États-Unis : les syndromes morbides

Extraits d’une entrevue avec Noam Chomsky, Z Magazine, 1er juin 2018

Selon le Bulletin des scientifiques atomiques, Les États-Unis, du point de vue de la menace nucléaire, sont revenus 60 ans en arrière, alors que les États-Unis et l’URSS faisaient exploser des armes nucléaires thermiques. Dans ses derniers énoncés, la politique américaine insiste sur la production de nouvelles armes qui augmentent le danger d’une guerre finale. En ce qui concerne le changement climatique, Trump est un désastre complet. Il est difficile de trouver des mots pour décrire le fait que le pays le plus puissant de l’histoire mondiale se retire non seulement des efforts mondiaux pour faire face à une menace véritablement existentielle, mais s’emploie également à accélérer la course aux catastrophes. Malheureusement, Trump a une base politique importante. La plupart des électeurs de Trump sont relativement riches et sont probablement assez satisfaits des politiques ultraréactionnaires. Un autre segment important est celui des Blancs non-diplômés, qui ont voté massivement pour Trump. Il en va de même pour les évangéliques blancs qui ont accordé 80% des voix à Trump.

Face aux crises du Moyen-Orient, Trump a apporté un soutien important à la guerre saoudienne au Yémen. En décembre, les agences de l’ONU ont averti que le blocus saoudien contre le Yémen pourrait mener à l’une des plus grandes famines des temps modernes. Sous l’influence de Nikki Haley, ambassadeur des États-Unis à l’ONU, Trump a fortement réduit le financement de l’Office de secours et de travaux des Nations Unies (UNWRA). Il a rétabli les sanctions contre l’Iran en reniant l’accord agréé sous Obama et laisse présager des attaques contre ce pays.

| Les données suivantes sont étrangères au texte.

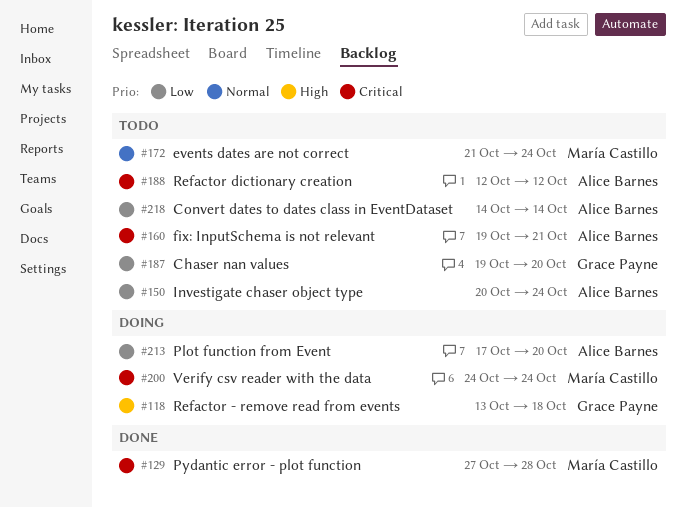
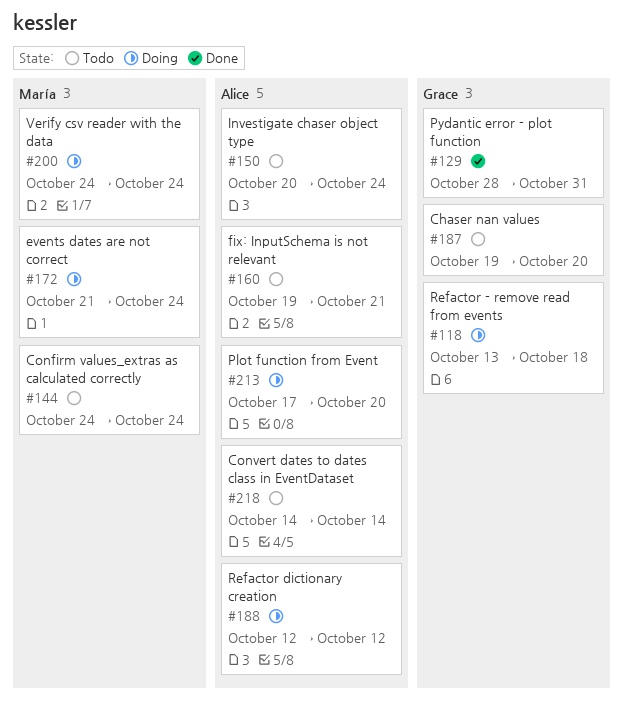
#129, owner: María Castillo -> Grace Payne
#129, start: Oct 27 -> Oct 28
#129, due: Oct 28 -> Oct 31
#144: none -> present
#172, status: Todo -> Doing
#188, status: Todo -> Doing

En réalité, le trumpisme est une conséquence des politiques néolibérales de la génération précédente. Celles-ci ont entraîné une concentration extrême des richesses et une stagnation de la majorité.  La mondialisation a été conçue pour mettre les travailleurs du monde entier en concurrence les uns avec les autres. Les institutions démocratiques sont érodées. D’où la colère, l’amertume, souvent le désespoir et même la mortalité croissante chez les Blancs d’âge. Le Parti démocrate est maintenant divisé entre gestionnaires néo-démocrates orientés vers les donateurs et une base sociale-démocrate militante en pleine croissance. Ce que tout cela laisse présager, dans le monde entier, est loin d’être clair. Bien qu’il y ait aussi des signes d’espoir significatifs, on revient à l’observation de Gramsci alors qu’il était emprisonné par les fascistes en Italie : « La crise consiste justement dans le fait que l’ancien meurt et que le nouveau ne peut pas naître : pendant cet interrègne on observe les phénomènes morbides les plus variés.